Some crypto enthusiasts may be put off by the word “custodian.” Third-parties? No thanks. Getting rid of intermediaries is why we use cryptocurrencies in the first place. However, while it might be acceptable for retail investors to store their cryptos on a hard drive at home, it doesn’t work like that in the institutional sector. Investors like hedge funds, mutual funds, and in particular pension and insurance funds have to meet strict regulatory requirements.
The need for secure storage of financial securities is nothing particular to digital assets. In traditional financial markets, securities are stored by legally authorized custodian providers, too. Such “Custodian Banks” do not only store assets but also handle daily asset pricing, dividend and interest collection, expense tracking, and more. Some of the largest custodian banks are JP Morgan, Citigroup, and BNP Paribas.
Custody isn’t really something we worry about when buying stocks, because the infrastructure and regulations have been in place for a long time. Crypto markets are still in their infancy, thus, custody solutions are not as well developed yet.
The market for crypto custody service providers is growing
In the crypto space, custodians play the exact same role as in traditional finance, just that assets are stored in digital form.

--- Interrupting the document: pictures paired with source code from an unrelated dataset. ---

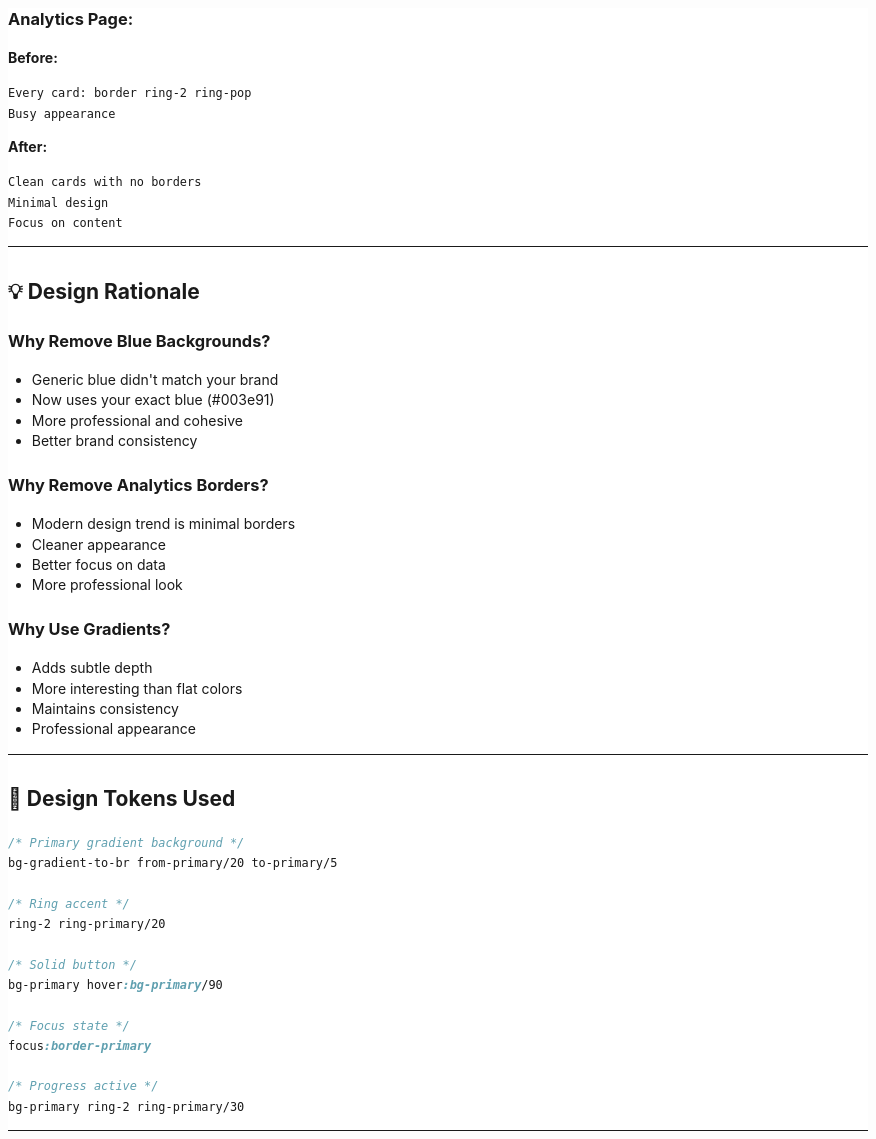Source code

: ### Analytics Page:

**Before:**

```
Every card: border ring-2 ring-pop
Busy appearance
```

**After:**

```
Clean cards with no borders
Minimal design
Focus on content
```

---

## 💡 Design Rationale

### Why Remove Blue Backgrounds?

- Generic blue didn't match your brand
- Now uses your exact blue (#003e91)
- More professional and cohesive
- Better brand consistency

### Why Remove Analytics Borders?

- Modern design trend is minimal borders
- Cleaner appearance
- Better focus on data
- More professional look

### Why Use Gradients?

- Adds subtle depth
- More interesting than flat colors
- Maintains consistency
- Professional appearance

---

## 🎨 Design Tokens Used

```css
/* Primary gradient background */
bg-gradient-to-br from-primary/20 to-primary/5

/* Ring accent */
ring-2 ring-primary/20

/* Solid button */
bg-primary hover:bg-primary/90

/* Focus state */
focus:border-primary

/* Progress active */
bg-primary ring-2 ring-primary/30
```

---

The exact list of services may differ depending on the provider, but basically they all offer the same: an enterprise-grade cold storage solution, asset insurance, fork management, a dashboard, and 24/7 customer service. Most crypto custodians currently support Bitcoin and the most significant altcoins.

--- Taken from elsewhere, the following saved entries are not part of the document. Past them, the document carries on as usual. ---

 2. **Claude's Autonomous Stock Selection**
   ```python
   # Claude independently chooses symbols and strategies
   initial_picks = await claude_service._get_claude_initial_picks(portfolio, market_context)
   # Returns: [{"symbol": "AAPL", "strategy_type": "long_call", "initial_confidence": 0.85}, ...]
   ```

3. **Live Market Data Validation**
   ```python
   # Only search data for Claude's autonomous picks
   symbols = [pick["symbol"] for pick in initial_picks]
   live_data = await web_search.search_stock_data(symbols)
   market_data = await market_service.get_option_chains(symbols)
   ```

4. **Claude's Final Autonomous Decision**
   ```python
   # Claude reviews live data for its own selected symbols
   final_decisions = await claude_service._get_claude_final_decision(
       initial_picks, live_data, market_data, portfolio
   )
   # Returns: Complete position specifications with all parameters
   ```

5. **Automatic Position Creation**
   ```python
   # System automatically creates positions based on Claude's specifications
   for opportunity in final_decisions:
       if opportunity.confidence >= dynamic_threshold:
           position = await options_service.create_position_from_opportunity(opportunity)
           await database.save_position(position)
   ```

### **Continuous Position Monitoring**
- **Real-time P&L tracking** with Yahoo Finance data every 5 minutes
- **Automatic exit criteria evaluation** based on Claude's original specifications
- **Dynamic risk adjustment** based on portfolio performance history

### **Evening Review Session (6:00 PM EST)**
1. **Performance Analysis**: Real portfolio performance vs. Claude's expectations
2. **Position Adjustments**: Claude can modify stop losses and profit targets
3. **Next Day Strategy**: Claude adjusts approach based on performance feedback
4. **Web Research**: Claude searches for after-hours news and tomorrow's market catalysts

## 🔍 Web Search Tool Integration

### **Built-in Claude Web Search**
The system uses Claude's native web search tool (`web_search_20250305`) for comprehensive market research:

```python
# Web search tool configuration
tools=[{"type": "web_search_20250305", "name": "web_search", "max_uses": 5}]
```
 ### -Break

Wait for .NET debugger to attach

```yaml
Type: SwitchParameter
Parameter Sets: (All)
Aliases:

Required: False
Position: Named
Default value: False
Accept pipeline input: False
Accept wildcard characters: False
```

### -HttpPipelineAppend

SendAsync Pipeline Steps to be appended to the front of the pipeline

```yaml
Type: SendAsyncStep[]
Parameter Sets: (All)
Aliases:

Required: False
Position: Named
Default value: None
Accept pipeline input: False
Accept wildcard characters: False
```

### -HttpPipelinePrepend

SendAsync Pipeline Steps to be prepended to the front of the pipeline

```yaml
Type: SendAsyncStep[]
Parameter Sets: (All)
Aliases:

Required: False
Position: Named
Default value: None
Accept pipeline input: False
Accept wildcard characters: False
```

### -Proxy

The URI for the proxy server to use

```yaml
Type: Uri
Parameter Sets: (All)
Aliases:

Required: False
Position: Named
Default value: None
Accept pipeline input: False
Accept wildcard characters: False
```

The market is still rather small but getting increasingly crowded. The currently most popular crypto custodians are Anchorage, Bank Frick, BitGo, Bakkt, Fidelity Digital Assets, Coinbase Custody, Gemini, itBit, Kingdom Trust, Koine, Prime Trust, and Xapo. Some banks, for example the Bank of New York Mellon or Goldman Sachs are also exploring offering crypto custody services.

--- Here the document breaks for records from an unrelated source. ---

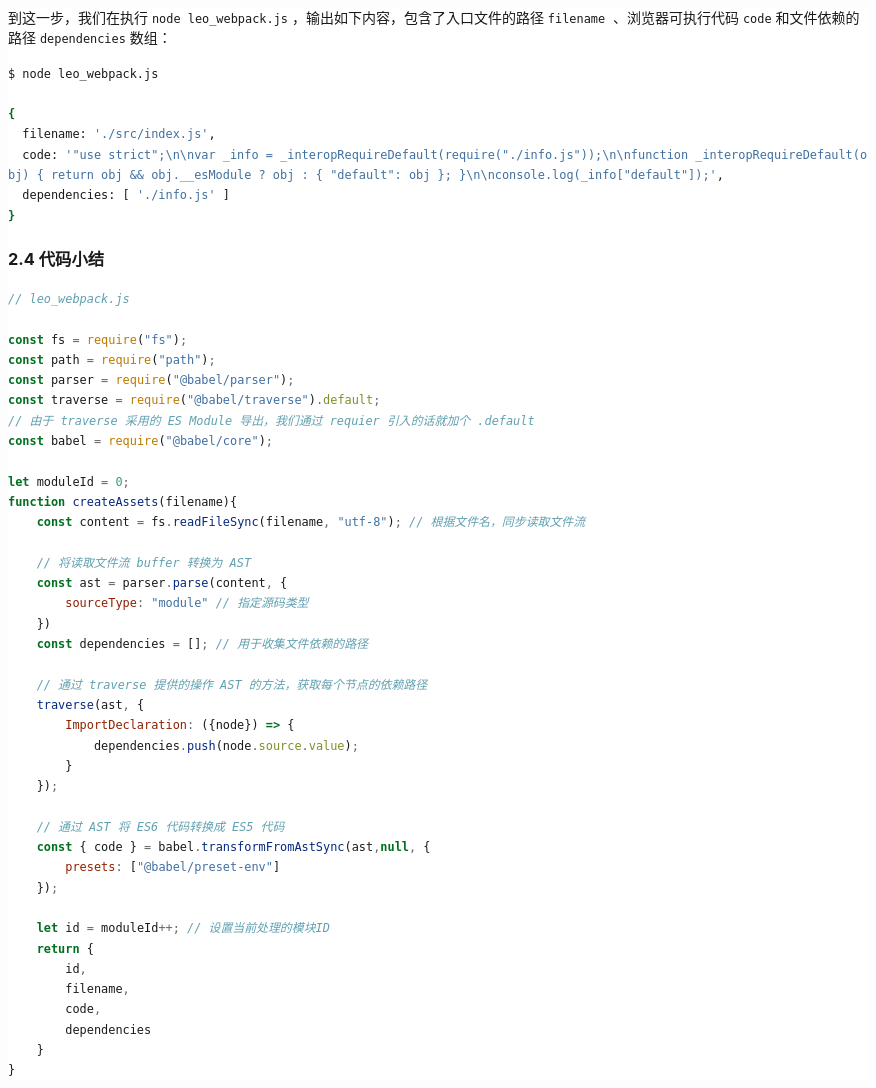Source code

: 到这一步，我们在执行 `node leo_webpack.js` ，输出如下内容，包含了入口文件的路径 `filename`  、浏览器可执行代码 `code` 和文件依赖的路径 `dependencies` 数组：
```bash
$ node leo_webpack.js

{ 
  filename: './src/index.js',
  code: '"use strict";\n\nvar _info = _interopRequireDefault(require("./info.js"));\n\nfunction _interopRequireDefault(obj) { return obj && obj.__esModule ? obj : { "default": obj }; }\n\nconsole.log(_info["default"]);', 
  dependencies: [ './info.js' ] 
}
```
### 2.4 代码小结
```javascript
// leo_webpack.js

const fs = require("fs");
const path = require("path");
const parser = require("@babel/parser");
const traverse = require("@babel/traverse").default;
// 由于 traverse 采用的 ES Module 导出，我们通过 requier 引入的话就加个 .default
const babel = require("@babel/core");

let moduleId = 0;
function createAssets(filename){
    const content = fs.readFileSync(filename, "utf-8"); // 根据文件名，同步读取文件流
  
  	// 将读取文件流 buffer 转换为 AST
    const ast = parser.parse(content, {
        sourceType: "module" // 指定源码类型
    })
    const dependencies = []; // 用于收集文件依赖的路径

  	// 通过 traverse 提供的操作 AST 的方法，获取每个节点的依赖路径
    traverse(ast, {
        ImportDeclaration: ({node}) => {
            dependencies.push(node.source.value);
        }
    });

  	// 通过 AST 将 ES6 代码转换成 ES5 代码
    const { code } = babel.transformFromAstSync(ast,null, {
        presets: ["@babel/preset-env"]
    });
  
    let id = moduleId++; // 设置当前处理的模块ID
    return {
      	id,
        filename,
        code,
        dependencies
    }
}
```
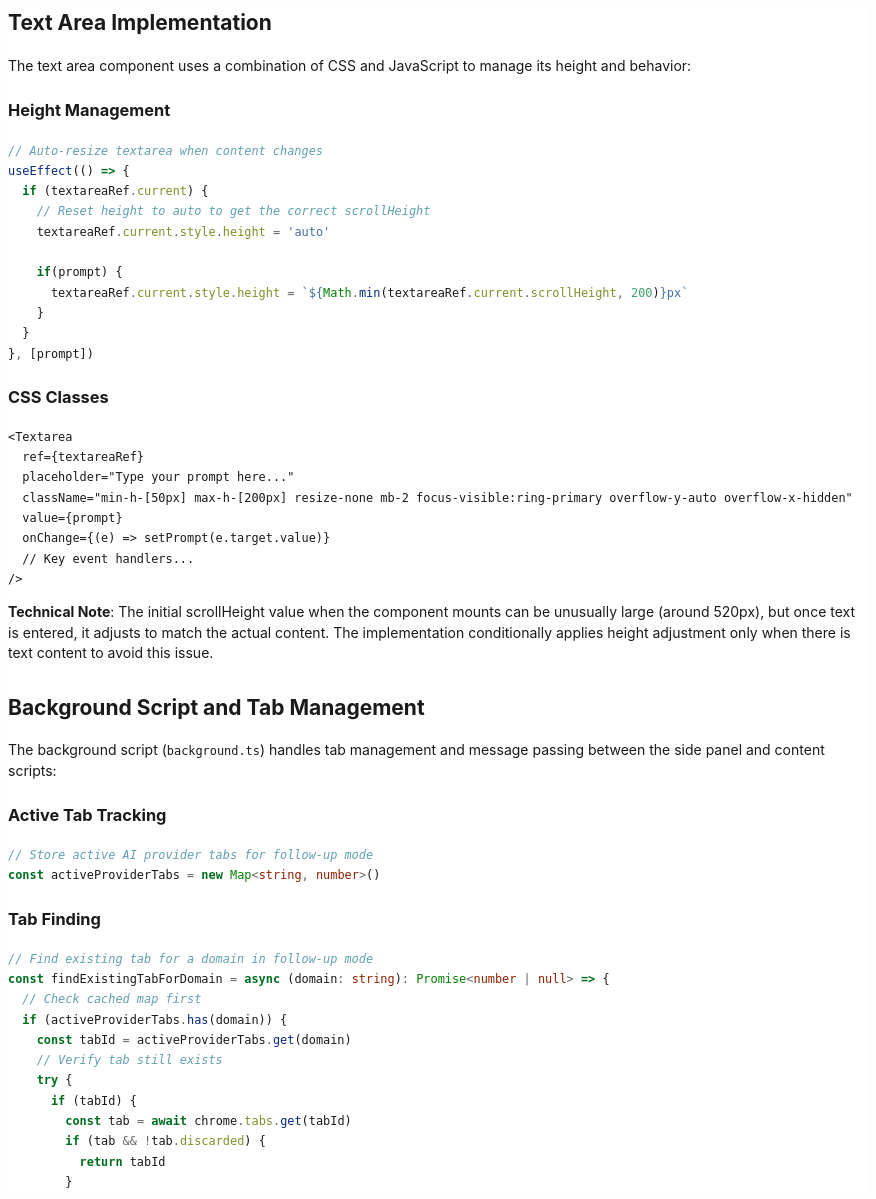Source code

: ## Text Area Implementation

The text area component uses a combination of CSS and JavaScript to manage its height and behavior:

### Height Management

```typescript
// Auto-resize textarea when content changes
useEffect(() => {
  if (textareaRef.current) {
    // Reset height to auto to get the correct scrollHeight
    textareaRef.current.style.height = 'auto'

    if(prompt) {
      textareaRef.current.style.height = `${Math.min(textareaRef.current.scrollHeight, 200)}px`
    }
  }
}, [prompt])
```

### CSS Classes

```tsx
<Textarea
  ref={textareaRef}
  placeholder="Type your prompt here..."
  className="min-h-[50px] max-h-[200px] resize-none mb-2 focus-visible:ring-primary overflow-y-auto overflow-x-hidden"
  value={prompt}
  onChange={(e) => setPrompt(e.target.value)}
  // Key event handlers...
/>
```

**Technical Note**: The initial scrollHeight value when the component mounts can be unusually large (around 520px), but once text is entered, it adjusts to match the actual content. The implementation conditionally applies height adjustment only when there is text content to avoid this issue.

## Background Script and Tab Management

The background script (`background.ts`) handles tab management and message passing between the side panel and content scripts:

### Active Tab Tracking

```typescript
// Store active AI provider tabs for follow-up mode
const activeProviderTabs = new Map<string, number>()
```

### Tab Finding

```typescript
// Find existing tab for a domain in follow-up mode
const findExistingTabForDomain = async (domain: string): Promise<number | null> => {
  // Check cached map first
  if (activeProviderTabs.has(domain)) {
    const tabId = activeProviderTabs.get(domain)
    // Verify tab still exists
    try {
      if (tabId) {
        const tab = await chrome.tabs.get(tabId)
        if (tab && !tab.discarded) {
          return tabId
        }
```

The business model of crypto custodians is not fundamentally different from traditional finance. They mostly charge a percentage fee on the assets held. Coinbase Custody, for instance, charges 0.50 percent but at least $5,000 and an implementation fee ranging from $0 to $10,000. Gemini Custody charges 0.40 percent plus an administrative withdrawal fee of $125.
Institutional investors are required to work with regulated custody providers
Ensuring regulatory compliant custody is particularly crucial for institutional investors. In most jurisdictions it is legally required that institutional investors hold their assets with an officially approved custodian. Family offices and High-Net-Worth-Individuals also often use third-party custodians to store their holdings.
As more institutional investors are breaking into the crypto space, regulatory compliant custodians have become more critical. Crypto is increasingly recognized as a legitimate asset class, and lawmakers are introducing the regulatory framework.
Crypto exchanges that want to offer regulated security token trading will eventually have to comply with the same standards as traditional stock exchanges. That also includes custody requirements. Some exchanges offer regulated custody services as well, such as Coinbase or Gemini. However, it is likely that regulators will put a stop to that in the long term. In traditional finance, the role of the exchange and the custodian have to be separated, why should that be any different when trading digital securities?
Thus, there is a clear need in the crypto industry for custodians that are laser-focused on just that: custody and security of digital assets. Some of us may not like having third parties in the value chain, but the reality of institutional investing, especially where other people’s money is involved, is that regulations will always require a third-party custody solution.